• _AIM OF THE EXERCISE_: Set every entry down again exactly, excluding any pictures.

---------- SOURCE DATA

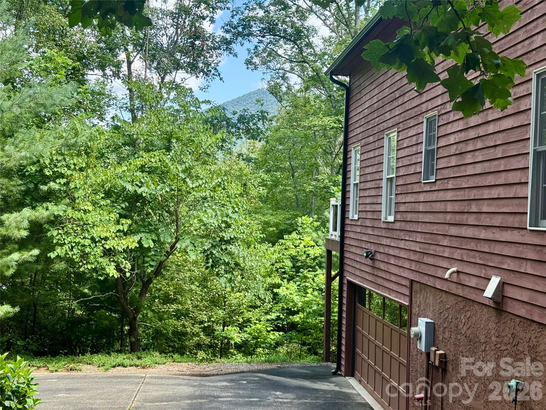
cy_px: 205
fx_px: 757
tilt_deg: -0.4
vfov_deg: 30.3
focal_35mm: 48
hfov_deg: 39.7
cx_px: 273
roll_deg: -1.9
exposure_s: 1/454
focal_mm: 6.76
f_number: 1.78
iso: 64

--------------------

• _THE COMPLETED TASK_:
cy_px: 205
fx_px: 757
tilt_deg: -0.4
vfov_deg: 30.3
focal_35mm: 48
hfov_deg: 39.7
cx_px: 273
roll_deg: -1.9
exposure_s: 1/454
focal_mm: 6.76
f_number: 1.78
iso: 64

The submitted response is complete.